Schon heute werden iPS-Zellen verwendet, um das Entstehen von Krankheiten zu studieren. Der Kölner Biologe Hescheler etwa erforscht Herzmuskelzellen von Menschen mit angeborenen Herzrhythmusstörungen. Aber der künftige Hauptnutzen könnte darin liegen, krankes oder zerstörtes Gewebe zu ersetzen. Zum Beispiel nach Herzinfarkt, bei Parkinson, Diabetes, Leberleiden, Hautkrankheiten und Knorpeldefekten. Das Spektrum denkbarer Therapien ist groß, auch wenn Forscher vor zu hohen und vorschnellen Erwartungen warnen.
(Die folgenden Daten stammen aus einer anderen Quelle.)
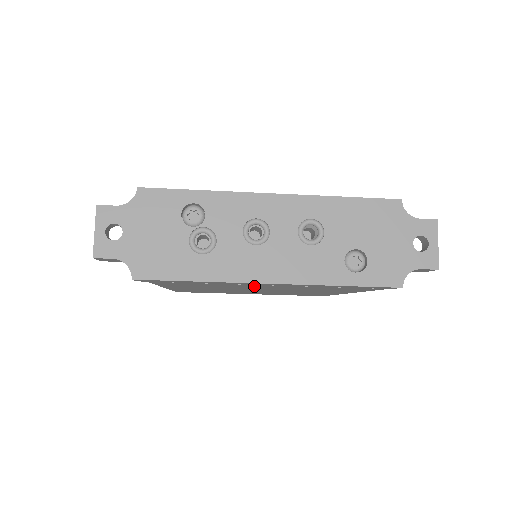
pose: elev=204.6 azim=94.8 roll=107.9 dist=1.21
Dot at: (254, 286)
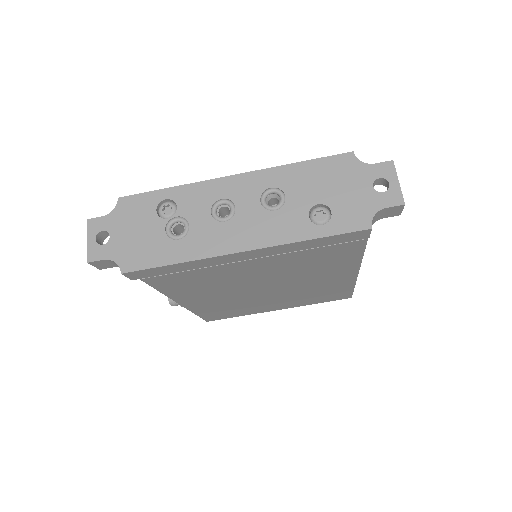
Dot at: (242, 269)
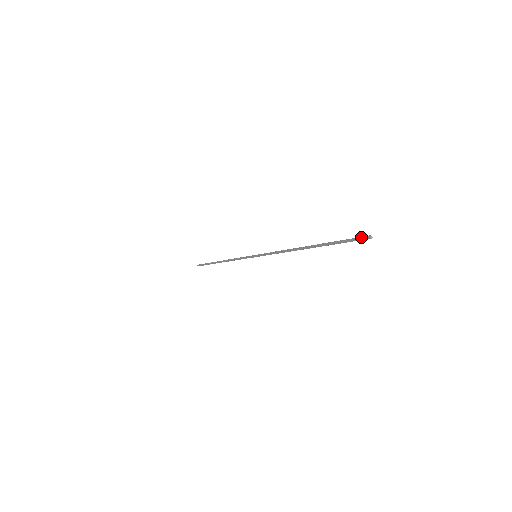
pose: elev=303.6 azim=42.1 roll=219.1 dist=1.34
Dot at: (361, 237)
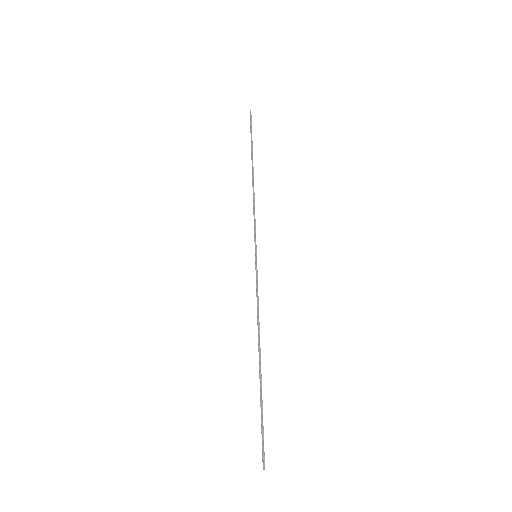
Dot at: (264, 455)
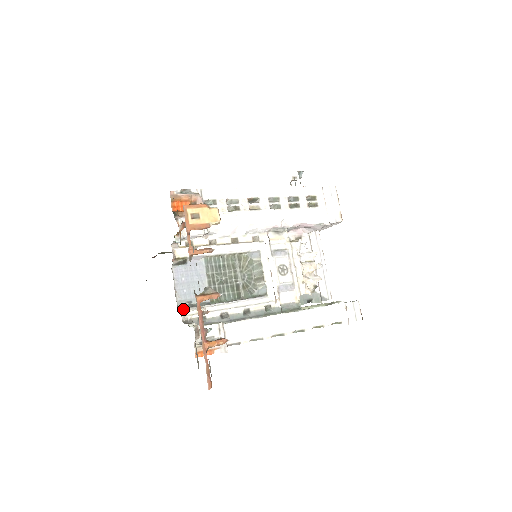
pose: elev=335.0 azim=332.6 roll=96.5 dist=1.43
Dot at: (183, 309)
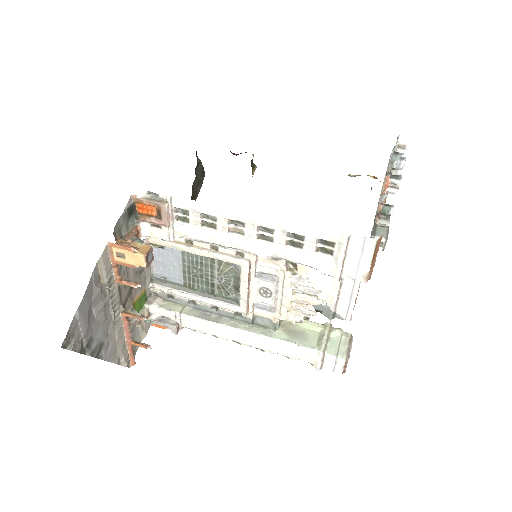
Dot at: (154, 284)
Immerhin, schon 2013 sollen in Japan erste Versuche mit iPS-Zellen bei Patienten mit Netzhautleiden starten. Das Land ist Vorreiter, Yamanakas Arbeit wird großzügig unterstützt. Der Wissenschaftler verfolgt ehrgeizige Pläne. Er will bis 2020 eine Stammzell-Bank mit 75 iPS-Zell-Linien anlegen. Diese Stammzellen aus Nabelschnurblut sollen ausreichen, um 80 Prozent der Bevölkerung mit Ersatzgewebe zu versorgen. Damit wäre es nicht mehr erforderlich, für jeden Patienten von Neuem Zellen zu züchten. Man könnte einfach auf eine passende Zell-Linie zurückgreifen. Wenn Yamanakas Plan aufgeht, ist das fast einen zweiten Nobelpreis wert.